On the Bloomery Pike

How times change: on the Bloomery Pike from Paw Paw, West Virginia, towards Winchester, Virginia.

When we Export Ridouts first explored Appalachia in 1963, naively unaware of the practice of chewing tobacco, we were amused to see ancient and decrepit barns, freshly painted and exhorting “Chew Mail Pouch Tobacco — treat yourself to the best.” Gareth’s comment this week: “Eschew Mail Pouch Tobacco?” Commissioned photo by Jan G, at speed, looking backwards from side window. More about Bloomery and bloomeries.

Great Smoky Mountains

Nov 9th-11th at the Swag in western North Carolina, elevation 5,000 feet.

We started with lunch in their tree house.
A view from the porch near our room
Marty, Sandy, Jan, Edwin, on the guided nature hike
A dozen wild turkeys grazed on the lawn below the lodge but only two would stand still.
Our new Swag walking sticks
While I was out for a run, some hikers told me how to find Ferguson’s Cabin. Built 1874, it’s said to be the highest cabin in the Great Smoky Mountains National Park, at 4700 feet.  Fergusons lived and farmed here until 1902, growing potatoes, sliding them down the side of the mountain as there was no road. Cabin was reconstructed in 1974 from original timbers.
Our one full day had perfect weather . . .
. . . but next morning’s jog to the marker atop Hemphill Bald (5,540 feet) was wet, windy, and in the clouds.

Neabsco

Woodbridge, Virginia

From the Neabsco Creek Boardwalk, we’re looking southeast 1.3 miles to the railroad trestle at the creek’s mouth with the Potomac River. The Maryland shoreline is barely visible above the bridge, an additional 3.5 miles beyond. That would be the southwest tip of the Indian Head Peninsula. The newly opened $4 million 3/4-mile boardwalk is a pedestrian delight, open dawn until an hour after dark. We saw a couple of egrets but only at a distance, a few redwing blackbirds, and we heard more than we saw numerous tiny chattering birds. Will have to return at a more opportune hour. The only bird I caught on camera was almost as big as a crow but I don’t know what it was yet. [Nick must be right: a crow.] I was of course pleased to catch the southbound CSX freight train through my big lens.
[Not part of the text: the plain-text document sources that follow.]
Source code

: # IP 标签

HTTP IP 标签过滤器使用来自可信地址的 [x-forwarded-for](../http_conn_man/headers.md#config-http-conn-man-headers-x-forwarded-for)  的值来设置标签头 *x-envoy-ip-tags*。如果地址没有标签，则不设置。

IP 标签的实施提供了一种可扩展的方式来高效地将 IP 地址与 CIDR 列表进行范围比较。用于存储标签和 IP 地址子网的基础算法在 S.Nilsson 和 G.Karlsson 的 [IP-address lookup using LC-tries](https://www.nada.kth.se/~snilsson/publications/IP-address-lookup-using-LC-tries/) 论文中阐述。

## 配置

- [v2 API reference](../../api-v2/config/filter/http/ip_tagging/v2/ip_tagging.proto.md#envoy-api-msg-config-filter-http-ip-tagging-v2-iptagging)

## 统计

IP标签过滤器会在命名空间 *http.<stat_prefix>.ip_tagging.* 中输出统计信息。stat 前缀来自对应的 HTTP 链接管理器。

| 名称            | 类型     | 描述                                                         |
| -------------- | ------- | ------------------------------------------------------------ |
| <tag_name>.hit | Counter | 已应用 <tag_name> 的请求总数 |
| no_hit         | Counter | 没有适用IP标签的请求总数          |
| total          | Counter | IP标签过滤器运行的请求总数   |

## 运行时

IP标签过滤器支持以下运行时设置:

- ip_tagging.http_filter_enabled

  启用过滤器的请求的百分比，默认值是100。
The red marker (top, middle) is where we parked and entered the Neabsco Boardwalk on foot. My orange ink highlights the boardwalk winding 3/4 of a mile across the wetland. The orange line at lower right is the aforementioned railroad trestle, to the right of which is the Potomac River. The as yet unrenamed Jefferson Davis Highway shown on the left is the old main road south to Key West (1,300 miles) or north to Montreal (650 miles).